Although Isak Dinesen has been widely acclaimed as a popular writer, her
work has received little sustained critical attention. In this
revisionist study, Susan Hardy Aiken takes up the complex relations of
gender, sexuality, and representation in Dinesen's narratives. Drawing
on feminist, psychoanalytic, and post-structuralist theories, Aiken
shows how the form and meaning of Dinesen's texts are affected by her
doubled situations as a Dane who wrote in English, a European who lived
for many years in Africa, and a woman who wrote under a male pseudonym
within a male-centered literary tradition.
In a series of readings that range across Dinesen's career, Aiken
demonstrates that Dinesen persistently asserted the inseparability of
gender and the engendering of narrative.

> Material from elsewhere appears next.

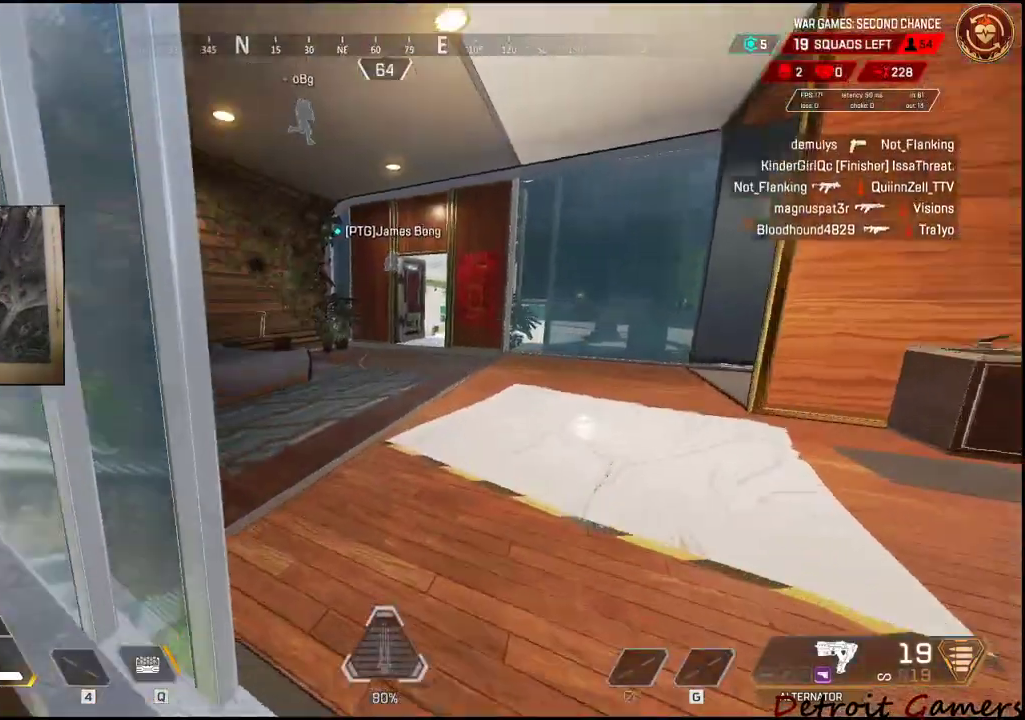
{"keys": ["a"], "mouse": [], "events": [[300, "shift", "up"], [300, "w", "up"], [350, "d", "up"], [400, "a", "down"]]}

She argues that Dinesen's texts
anticipate in remarkable ways some of the most radical insights of
contemporary literary theories, particularly those of French feminist
criticism. Aiken also offers a major rereading of Out of Africa that
both addresses its distinctiveness as a colonialist text and places it
within Dinesen's larger oeuvre.
In Aiken's account, Dinesen's work emerges as a compelling inquiry into
sexual difference and the ways it informs culture, subjectivity, and the
language that is their medium. This important book will at last give
Isak Dinesen's work the prominence it deserves in literary studies.